[Material for this task — start]

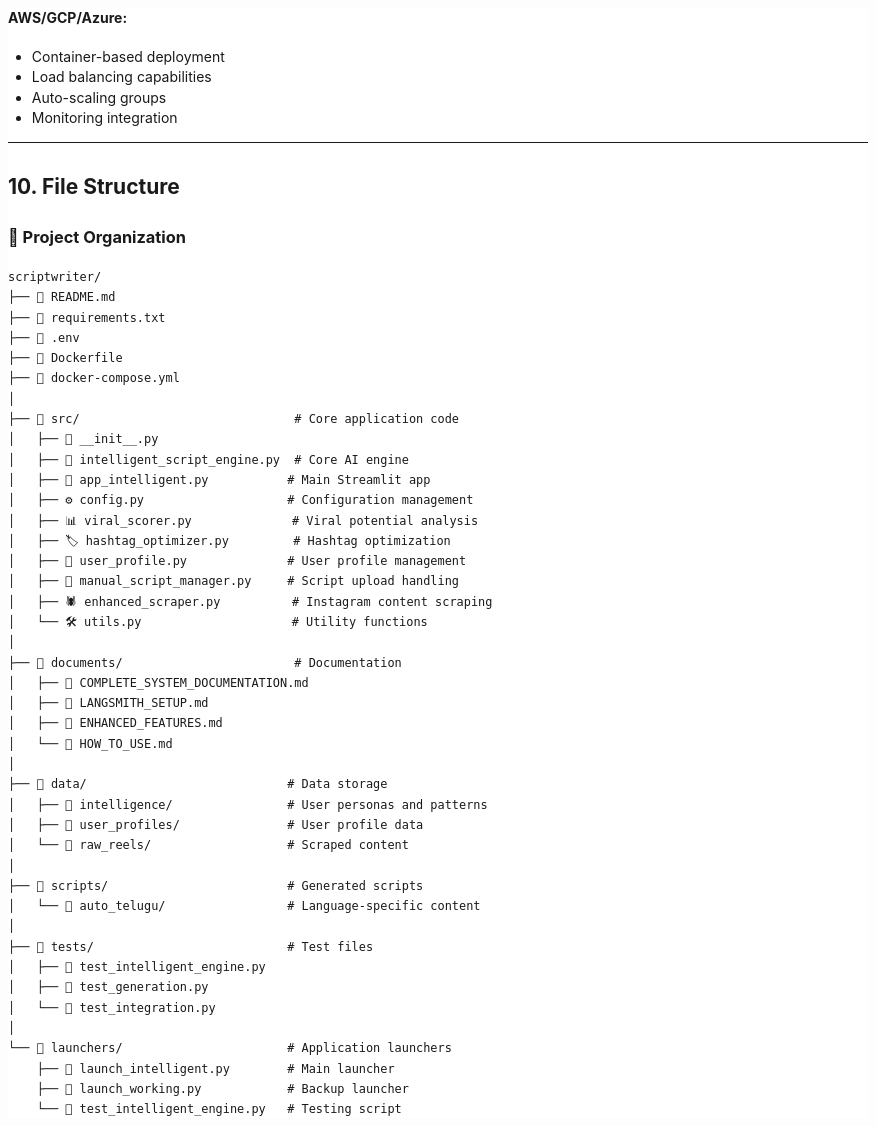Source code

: #### **AWS/GCP/Azure:**
- Container-based deployment
- Load balancing capabilities
- Auto-scaling groups
- Monitoring integration

---

## 10. File Structure

### 📁 Project Organization

```
scriptwriter/
├── 📄 README.md
├── 📄 requirements.txt
├── 📄 .env
├── 📄 Dockerfile
├── 📄 docker-compose.yml
│
├── 📁 src/                              # Core application code
│   ├── 📄 __init__.py
│   ├── 🧠 intelligent_script_engine.py  # Core AI engine
│   ├── 🎨 app_intelligent.py           # Main Streamlit app
│   ├── ⚙️ config.py                    # Configuration management
│   ├── 📊 viral_scorer.py              # Viral potential analysis
│   ├── 🏷️ hashtag_optimizer.py         # Hashtag optimization
│   ├── 👤 user_profile.py              # User profile management
│   ├── 📝 manual_script_manager.py     # Script upload handling
│   ├── 🕷️ enhanced_scraper.py          # Instagram content scraping
│   └── 🛠️ utils.py                     # Utility functions
│
├── 📁 documents/                        # Documentation
│   ├── 📄 COMPLETE_SYSTEM_DOCUMENTATION.md
│   ├── 📄 LANGSMITH_SETUP.md
│   ├── 📄 ENHANCED_FEATURES.md
│   └── 📄 HOW_TO_USE.md
│
├── 📁 data/                            # Data storage
│   ├── 📁 intelligence/                # User personas and patterns
│   ├── 📁 user_profiles/               # User profile data
│   └── 📁 raw_reels/                   # Scraped content
│
├── 📁 scripts/                         # Generated scripts
│   └── 📁 auto_telugu/                 # Language-specific content
│
├── 📁 tests/                           # Test files
│   ├── 📄 test_intelligent_engine.py
│   ├── 📄 test_generation.py
│   └── 📄 test_integration.py
│
└── 📁 launchers/                       # Application launchers
    ├── 📄 launch_intelligent.py        # Main launcher
    ├── 📄 launch_working.py            # Backup launcher
    └── 📄 test_intelligent_engine.py   # Testing script
```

[Material for this task — finish]

The answer is the full listing above, reproduced character for character, minus its images.

| Result for this exercise |
Source code

: #### **AWS/GCP/Azure:**
- Container-based deployment
- Load balancing capabilities
- Auto-scaling groups
- Monitoring integration

---

## 10. File Structure

### 📁 Project Organization

```
scriptwriter/
├── 📄 README.md
├── 📄 requirements.txt
├── 📄 .env
├── 📄 Dockerfile
├── 📄 docker-compose.yml
│
├── 📁 src/                              # Core application code
│   ├── 📄 __init__.py
│   ├── 🧠 intelligent_script_engine.py  # Core AI engine
│   ├── 🎨 app_intelligent.py           # Main Streamlit app
│   ├── ⚙️ config.py                    # Configuration management
│   ├── 📊 viral_scorer.py              # Viral potential analysis
│   ├── 🏷️ hashtag_optimizer.py         # Hashtag optimization
│   ├── 👤 user_profile.py              # User profile management
│   ├── 📝 manual_script_manager.py     # Script upload handling
│   ├── 🕷️ enhanced_scraper.py          # Instagram content scraping
│   └── 🛠️ utils.py                     # Utility functions
│
├── 📁 documents/                        # Documentation
│   ├── 📄 COMPLETE_SYSTEM_DOCUMENTATION.md
│   ├── 📄 LANGSMITH_SETUP.md
│   ├── 📄 ENHANCED_FEATURES.md
│   └── 📄 HOW_TO_USE.md
│
├── 📁 data/                            # Data storage
│   ├── 📁 intelligence/                # User personas and patterns
│   ├── 📁 user_profiles/               # User profile data
│   └── 📁 raw_reels/                   # Scraped content
│
├── 📁 scripts/                         # Generated scripts
│   └── 📁 auto_telugu/                 # Language-specific content
│
├── 📁 tests/                           # Test files
│   ├── 📄 test_intelligent_engine.py
│   ├── 📄 test_generation.py
│   └── 📄 test_integration.py
│
└── 📁 launchers/                       # Application launchers
    ├── 📄 launch_intelligent.py        # Main launcher
    ├── 📄 launch_working.py            # Backup launcher
    └── 📄 test_intelligent_engine.py   # Testing script
```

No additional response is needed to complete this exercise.